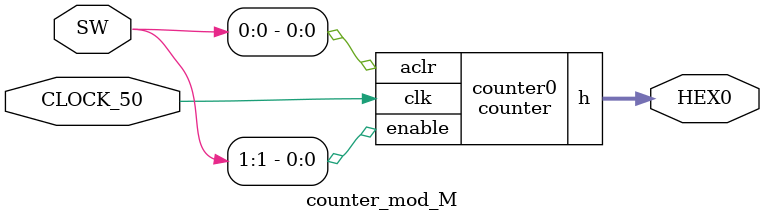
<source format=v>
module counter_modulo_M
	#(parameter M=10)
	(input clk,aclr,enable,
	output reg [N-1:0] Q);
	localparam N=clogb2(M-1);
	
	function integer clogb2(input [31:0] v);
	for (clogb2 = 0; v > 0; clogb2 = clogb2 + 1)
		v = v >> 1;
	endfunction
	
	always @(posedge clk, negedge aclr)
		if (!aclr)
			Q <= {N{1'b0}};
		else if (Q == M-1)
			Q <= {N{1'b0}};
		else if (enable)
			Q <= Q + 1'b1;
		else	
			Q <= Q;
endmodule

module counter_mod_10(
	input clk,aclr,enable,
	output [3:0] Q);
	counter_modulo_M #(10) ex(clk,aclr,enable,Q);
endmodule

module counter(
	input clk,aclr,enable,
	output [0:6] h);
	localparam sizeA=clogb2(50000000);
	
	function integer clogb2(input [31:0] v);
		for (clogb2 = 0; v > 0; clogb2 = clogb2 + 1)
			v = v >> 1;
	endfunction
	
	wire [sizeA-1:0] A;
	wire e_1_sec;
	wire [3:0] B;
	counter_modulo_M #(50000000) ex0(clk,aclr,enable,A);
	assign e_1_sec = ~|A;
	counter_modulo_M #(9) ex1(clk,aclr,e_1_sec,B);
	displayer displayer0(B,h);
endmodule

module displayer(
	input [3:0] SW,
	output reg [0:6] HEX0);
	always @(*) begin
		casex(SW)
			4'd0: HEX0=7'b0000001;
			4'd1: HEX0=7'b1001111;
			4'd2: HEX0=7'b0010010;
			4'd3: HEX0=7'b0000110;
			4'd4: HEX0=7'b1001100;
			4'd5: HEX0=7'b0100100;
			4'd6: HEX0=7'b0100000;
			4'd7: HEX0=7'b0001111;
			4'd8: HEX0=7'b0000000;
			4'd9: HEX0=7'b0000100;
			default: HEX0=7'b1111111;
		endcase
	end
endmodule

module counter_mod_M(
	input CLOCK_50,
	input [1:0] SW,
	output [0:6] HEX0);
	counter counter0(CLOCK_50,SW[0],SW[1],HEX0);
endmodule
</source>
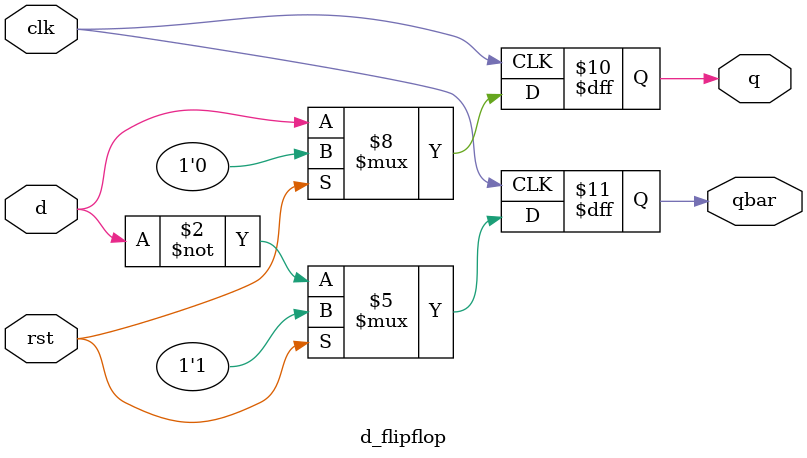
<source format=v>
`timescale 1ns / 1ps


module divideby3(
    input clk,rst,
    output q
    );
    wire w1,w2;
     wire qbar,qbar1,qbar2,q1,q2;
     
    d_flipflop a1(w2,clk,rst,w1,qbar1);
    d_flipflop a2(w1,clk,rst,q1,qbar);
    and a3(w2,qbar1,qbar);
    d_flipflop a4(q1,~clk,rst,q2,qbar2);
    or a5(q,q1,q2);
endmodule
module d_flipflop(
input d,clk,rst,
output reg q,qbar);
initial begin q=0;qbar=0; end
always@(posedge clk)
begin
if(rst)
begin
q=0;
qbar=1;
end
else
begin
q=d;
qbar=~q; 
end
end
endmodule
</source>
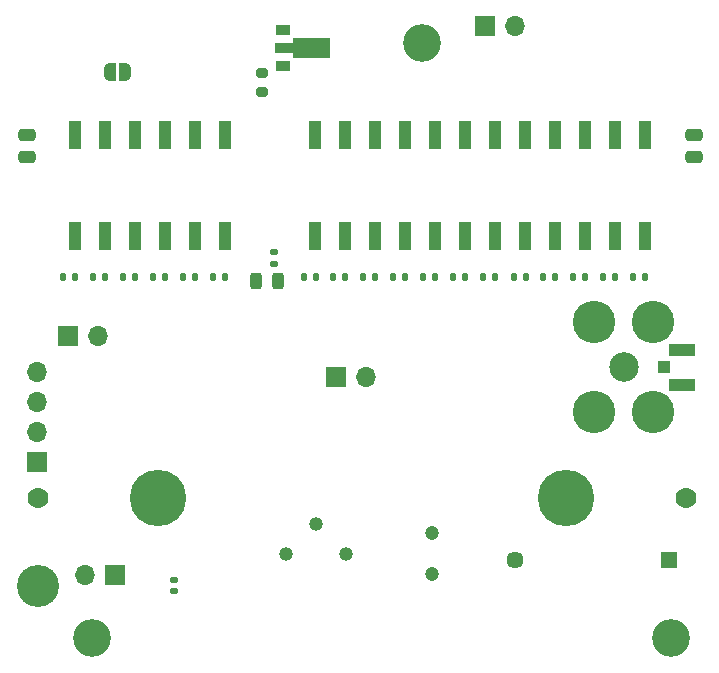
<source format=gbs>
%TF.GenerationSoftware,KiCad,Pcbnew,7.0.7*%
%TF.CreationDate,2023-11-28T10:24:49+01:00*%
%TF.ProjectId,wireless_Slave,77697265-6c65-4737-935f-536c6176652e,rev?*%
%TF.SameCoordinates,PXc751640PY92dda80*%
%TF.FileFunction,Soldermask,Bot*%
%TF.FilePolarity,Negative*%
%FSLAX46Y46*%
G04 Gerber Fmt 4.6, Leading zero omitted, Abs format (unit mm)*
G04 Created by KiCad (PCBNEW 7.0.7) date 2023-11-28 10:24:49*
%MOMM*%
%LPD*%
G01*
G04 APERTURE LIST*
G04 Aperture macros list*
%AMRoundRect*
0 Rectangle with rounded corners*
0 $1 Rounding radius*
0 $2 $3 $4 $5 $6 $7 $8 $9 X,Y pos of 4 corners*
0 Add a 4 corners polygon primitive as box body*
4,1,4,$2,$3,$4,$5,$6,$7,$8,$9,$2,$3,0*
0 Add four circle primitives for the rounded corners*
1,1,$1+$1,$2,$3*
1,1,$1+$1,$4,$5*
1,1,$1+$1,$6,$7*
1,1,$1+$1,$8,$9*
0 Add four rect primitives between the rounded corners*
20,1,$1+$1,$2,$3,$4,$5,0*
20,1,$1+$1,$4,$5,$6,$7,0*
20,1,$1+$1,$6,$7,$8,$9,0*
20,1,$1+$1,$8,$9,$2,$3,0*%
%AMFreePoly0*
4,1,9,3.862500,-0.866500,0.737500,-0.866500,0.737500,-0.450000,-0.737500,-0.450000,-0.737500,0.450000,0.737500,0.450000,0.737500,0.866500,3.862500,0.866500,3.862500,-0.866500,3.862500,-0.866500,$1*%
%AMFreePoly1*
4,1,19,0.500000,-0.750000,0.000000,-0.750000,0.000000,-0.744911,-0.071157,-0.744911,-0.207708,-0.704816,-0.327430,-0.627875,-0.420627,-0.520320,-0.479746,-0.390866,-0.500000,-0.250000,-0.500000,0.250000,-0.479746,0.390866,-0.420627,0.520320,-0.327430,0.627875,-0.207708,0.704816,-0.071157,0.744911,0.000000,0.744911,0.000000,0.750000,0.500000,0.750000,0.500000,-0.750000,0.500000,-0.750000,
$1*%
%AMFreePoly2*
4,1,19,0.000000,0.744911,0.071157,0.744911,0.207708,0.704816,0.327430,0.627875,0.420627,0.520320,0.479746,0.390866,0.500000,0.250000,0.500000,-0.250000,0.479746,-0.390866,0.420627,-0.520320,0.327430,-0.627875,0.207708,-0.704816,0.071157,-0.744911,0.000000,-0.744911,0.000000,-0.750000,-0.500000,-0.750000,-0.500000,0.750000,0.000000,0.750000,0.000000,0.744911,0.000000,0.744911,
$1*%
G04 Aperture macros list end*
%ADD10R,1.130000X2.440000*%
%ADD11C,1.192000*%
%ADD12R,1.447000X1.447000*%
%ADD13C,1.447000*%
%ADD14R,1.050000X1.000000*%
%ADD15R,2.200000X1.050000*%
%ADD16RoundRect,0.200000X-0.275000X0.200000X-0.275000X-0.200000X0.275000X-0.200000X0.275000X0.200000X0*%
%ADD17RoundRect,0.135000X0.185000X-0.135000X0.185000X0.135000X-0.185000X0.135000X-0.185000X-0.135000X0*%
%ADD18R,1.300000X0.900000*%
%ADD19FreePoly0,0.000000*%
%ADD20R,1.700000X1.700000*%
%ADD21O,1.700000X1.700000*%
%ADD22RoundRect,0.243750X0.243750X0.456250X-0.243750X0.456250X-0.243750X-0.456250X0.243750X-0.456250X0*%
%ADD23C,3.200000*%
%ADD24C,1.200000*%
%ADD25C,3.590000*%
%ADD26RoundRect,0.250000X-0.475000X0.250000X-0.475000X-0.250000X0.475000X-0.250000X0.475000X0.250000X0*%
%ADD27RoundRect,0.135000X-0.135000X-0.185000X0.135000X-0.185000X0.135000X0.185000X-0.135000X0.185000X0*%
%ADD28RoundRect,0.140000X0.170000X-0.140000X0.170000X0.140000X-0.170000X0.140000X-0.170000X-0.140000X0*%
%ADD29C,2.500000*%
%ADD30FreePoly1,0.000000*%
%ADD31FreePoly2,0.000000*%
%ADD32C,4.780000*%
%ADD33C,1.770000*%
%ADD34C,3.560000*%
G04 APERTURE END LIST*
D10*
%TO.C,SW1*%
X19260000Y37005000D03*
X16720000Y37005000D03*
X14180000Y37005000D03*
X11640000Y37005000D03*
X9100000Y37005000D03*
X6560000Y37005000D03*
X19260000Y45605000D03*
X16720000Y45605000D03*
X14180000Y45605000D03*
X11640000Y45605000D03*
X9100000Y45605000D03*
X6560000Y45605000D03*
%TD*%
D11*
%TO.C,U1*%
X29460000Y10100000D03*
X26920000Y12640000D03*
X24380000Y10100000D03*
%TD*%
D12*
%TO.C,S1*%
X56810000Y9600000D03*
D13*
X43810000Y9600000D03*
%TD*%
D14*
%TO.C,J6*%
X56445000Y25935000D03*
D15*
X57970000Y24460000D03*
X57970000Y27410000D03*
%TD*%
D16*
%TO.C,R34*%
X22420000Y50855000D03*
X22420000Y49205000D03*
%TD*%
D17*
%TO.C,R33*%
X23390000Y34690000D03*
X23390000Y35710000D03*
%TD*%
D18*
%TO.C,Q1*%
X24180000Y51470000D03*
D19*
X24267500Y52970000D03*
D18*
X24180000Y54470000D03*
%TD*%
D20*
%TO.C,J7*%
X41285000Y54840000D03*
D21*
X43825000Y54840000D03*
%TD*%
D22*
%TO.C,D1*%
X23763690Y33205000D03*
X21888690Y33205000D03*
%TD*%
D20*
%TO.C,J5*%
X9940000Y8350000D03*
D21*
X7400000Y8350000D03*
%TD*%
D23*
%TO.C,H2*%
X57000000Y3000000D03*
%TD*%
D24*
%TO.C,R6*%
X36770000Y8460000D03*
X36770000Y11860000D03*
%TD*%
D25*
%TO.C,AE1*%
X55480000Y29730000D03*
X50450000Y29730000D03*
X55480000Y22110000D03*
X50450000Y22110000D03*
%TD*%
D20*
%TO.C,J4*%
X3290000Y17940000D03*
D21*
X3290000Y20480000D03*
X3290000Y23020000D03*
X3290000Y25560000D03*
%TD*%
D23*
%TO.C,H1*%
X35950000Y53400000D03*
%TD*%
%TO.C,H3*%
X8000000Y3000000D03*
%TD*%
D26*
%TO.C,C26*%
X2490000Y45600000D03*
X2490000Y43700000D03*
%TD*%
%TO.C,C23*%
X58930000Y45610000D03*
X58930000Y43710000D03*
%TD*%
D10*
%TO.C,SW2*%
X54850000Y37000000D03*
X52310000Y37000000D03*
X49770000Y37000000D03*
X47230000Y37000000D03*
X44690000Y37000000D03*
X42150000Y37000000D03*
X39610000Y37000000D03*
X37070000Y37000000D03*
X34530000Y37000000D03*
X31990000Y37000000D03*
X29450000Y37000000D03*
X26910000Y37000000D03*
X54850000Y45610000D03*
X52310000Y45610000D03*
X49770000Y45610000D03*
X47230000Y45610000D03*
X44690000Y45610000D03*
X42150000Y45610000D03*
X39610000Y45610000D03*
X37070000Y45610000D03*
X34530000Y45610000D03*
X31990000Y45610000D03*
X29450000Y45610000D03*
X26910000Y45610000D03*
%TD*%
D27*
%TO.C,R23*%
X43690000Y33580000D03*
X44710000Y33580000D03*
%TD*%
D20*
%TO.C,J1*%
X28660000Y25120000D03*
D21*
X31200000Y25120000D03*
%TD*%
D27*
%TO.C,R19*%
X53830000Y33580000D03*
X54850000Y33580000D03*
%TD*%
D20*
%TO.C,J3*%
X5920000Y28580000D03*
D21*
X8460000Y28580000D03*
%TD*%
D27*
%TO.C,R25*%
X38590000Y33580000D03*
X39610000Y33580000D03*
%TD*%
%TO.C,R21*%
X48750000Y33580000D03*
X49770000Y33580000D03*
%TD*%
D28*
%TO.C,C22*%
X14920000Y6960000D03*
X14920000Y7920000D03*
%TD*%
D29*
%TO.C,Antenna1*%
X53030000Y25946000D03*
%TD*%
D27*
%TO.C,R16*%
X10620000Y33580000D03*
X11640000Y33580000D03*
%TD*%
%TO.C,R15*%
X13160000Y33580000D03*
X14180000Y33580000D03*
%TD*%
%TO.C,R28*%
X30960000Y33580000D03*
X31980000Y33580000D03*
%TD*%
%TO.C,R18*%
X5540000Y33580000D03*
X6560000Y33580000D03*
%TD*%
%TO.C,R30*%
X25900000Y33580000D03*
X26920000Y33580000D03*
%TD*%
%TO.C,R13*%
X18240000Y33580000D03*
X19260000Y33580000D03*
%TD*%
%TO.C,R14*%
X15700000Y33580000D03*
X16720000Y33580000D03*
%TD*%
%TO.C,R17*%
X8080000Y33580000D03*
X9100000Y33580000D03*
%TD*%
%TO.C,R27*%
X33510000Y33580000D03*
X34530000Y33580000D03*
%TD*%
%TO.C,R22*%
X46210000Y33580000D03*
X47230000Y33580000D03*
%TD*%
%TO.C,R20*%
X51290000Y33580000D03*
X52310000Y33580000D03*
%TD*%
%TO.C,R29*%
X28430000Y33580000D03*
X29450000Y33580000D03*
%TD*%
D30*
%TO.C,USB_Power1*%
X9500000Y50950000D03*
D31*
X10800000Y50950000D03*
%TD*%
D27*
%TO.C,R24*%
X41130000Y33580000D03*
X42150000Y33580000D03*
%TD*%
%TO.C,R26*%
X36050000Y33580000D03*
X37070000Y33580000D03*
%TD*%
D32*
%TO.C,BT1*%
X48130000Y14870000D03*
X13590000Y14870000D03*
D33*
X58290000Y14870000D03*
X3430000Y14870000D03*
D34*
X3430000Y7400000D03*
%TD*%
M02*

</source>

=======

The reply should hold exactly the lines above, starting at the line with "output [0:6] HEX0);" and ending at the line with "and a3(w2,qbar1,qbar);", and no pictures.

### Written reply
	output [0:6] HEX0);
	counter counter0(CLOCK_50,SW[0],SW[1],HEX0);
endmodule
</source>
<source format=v>
`timescale 1ns / 1ps


module divideby3(
    input clk,rst,
    output q
    );
    wire w1,w2;
     wire qbar,qbar1,qbar2,q1,q2;
     
    d_flipflop a1(w2,clk,rst,w1,qbar1);
    d_flipflop a2(w1,clk,rst,q1,qbar);
    and a3(w2,qbar1,qbar);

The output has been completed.